Each child with FASD is different. The brain is mysterious and magic. With proper understanding, a diagnosis of FASD is not a life sentence, but a door that opens up possibilities for vastly improving a child’s potential. We can work with our son to help encourage his brain to re-route itself. If he were blind, deaf, or missing a limb we would make accommodations for him. So too we must make accommodations for his brain damage. We must give him a toolbox to use when he finds himself lost, confused, or overwhelmed.
Most of what will be written and talked about today on FASD Awareness Day will be about prevention, which is clearly important. But equally important is addressing the needs of the kids and families in our communities who deal with the effects of FASDs every day. Kids are struggling in schools that don’t understand their needs. Tragically, all too many remain undiagnosed or underserved by the medical community at large which has yet to come to terms with this epidemic (though there are some medical experts pushing for change). Many parents of kids with FASDs are at their wits’ ends. They feel like they have no support. Some lack full understanding of their kids’ needs, because “the system” has not given them the information and their lives are too hectic to dig it out on their own. (We waited a year for the full report of our son’s diagnosis due to a backlog at the sadly underfunded, understaffed national clinic we were fortunate to have access to, and the services made available to him are only now starting to become clear to us.) We finally accepted the need to stop pretending everything was okay in our house. We started to talk to more friends, family, educators, and colleagues about this diagnosis. The response has been overwhelming supportive. It really does take a village.

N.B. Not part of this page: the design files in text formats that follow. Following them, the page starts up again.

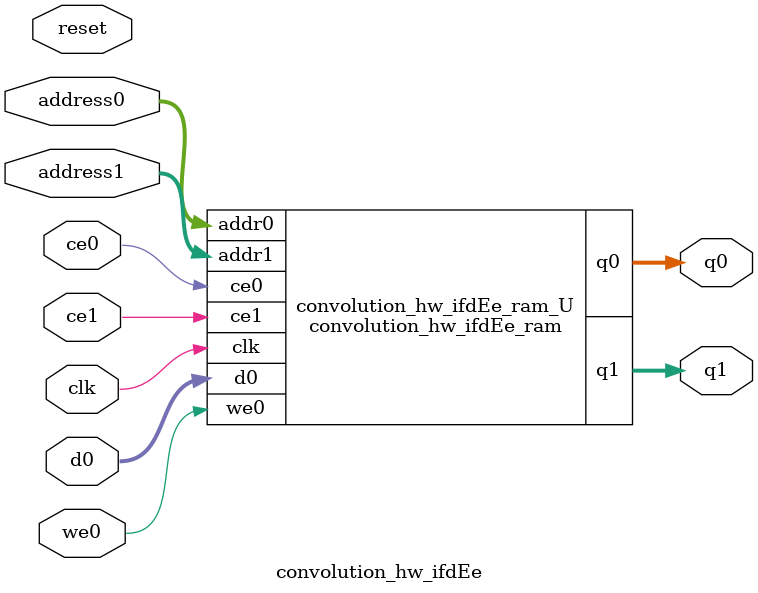
<source format=v>
`timescale 1 ns / 1 ps
module convolution_hw_ifdEe_ram (addr0, ce0, d0, we0, q0, addr1, ce1, q1,  clk);

parameter DWIDTH = 32;
parameter AWIDTH = 6;
parameter MEM_SIZE = 34;

input[AWIDTH-1:0] addr0;
input ce0;
input[DWIDTH-1:0] d0;
input we0;
output reg[DWIDTH-1:0] q0;
input[AWIDTH-1:0] addr1;
input ce1;
output reg[DWIDTH-1:0] q1;
input clk;

(* ram_style = "block" *)reg [DWIDTH-1:0] ram[0:MEM_SIZE-1];




always @(posedge clk)  
begin 
    if (ce0) begin
        if (we0) 
            ram[addr0] <= d0; 
        q0 <= ram[addr0];
    end
end


always @(posedge clk)  
begin 
    if (ce1) begin
        q1 <= ram[addr1];
    end
end


endmodule

`timescale 1 ns / 1 ps
module convolution_hw_ifdEe(
    reset,
    clk,
    address0,
    ce0,
    we0,
    d0,
    q0,
    address1,
    ce1,
    q1);

parameter DataWidth = 32'd32;
parameter AddressRange = 32'd34;
parameter AddressWidth = 32'd6;
input reset;
input clk;
input[AddressWidth - 1:0] address0;
input ce0;
input we0;
input[DataWidth - 1:0] d0;
output[DataWidth - 1:0] q0;
input[AddressWidth - 1:0] address1;
input ce1;
output[DataWidth - 1:0] q1;



convolution_hw_ifdEe_ram convolution_hw_ifdEe_ram_U(
    .clk( clk ),
    .addr0( address0 ),
    .ce0( ce0 ),
    .we0( we0 ),
    .d0( d0 ),
    .q0( q0 ),
    .addr1( address1 ),
    .ce1( ce1 ),
    .q1( q1 ));

endmodule


</source>
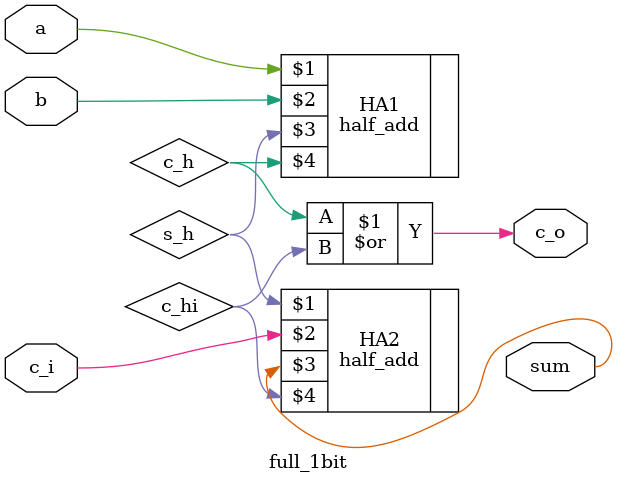
<source format=v>
`timescale 1ns / 1ps


module full_1bit(
    input a,            //input bit a
    input b,            //input bit b
    input c_i,          //input carry in 
    output sum,         //output sum bit
    output c_o          //output carry bit
    );
    
    wire s_h, c_h,c_hi;
    
  half_add HA1(a, b, s_h, c_h);         //half adder to add input bits
  half_add HA2(s_h, c_i, sum, c_hi);    //half adder to add result of input bit addition and carry in bit
  or o1(c_o, c_h, c_hi);                // or gate to generate final carry out bit
endmodule

</source>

So, for us, a diagnosis of an FASD was the key to the opening up of our son’s chances for fulfilling his potential and exceeding the grim statistics that scare the hope out of many parents of kids with FASD. Nurturing his self-image is critical. He knows he is different. He is frustrated often. He acts out in ways that would leave most of our grandmothers tutting in disproval, both at him and at our response. I have learned not to care what others might think, because they do not know at first glance that our brave and determined son battles an unseen disability every day. Those flare ups are only ever a small portion of the day. What defines our son, and the image that comes to my mind most, is the happy, loving, energetic kid who loves to sing, dance, flip, sail, swim and soar. He tries harder and more persistently than anyone I know to be a kind, informed, and loving member of our family and our community. His diagnosis means we can help him.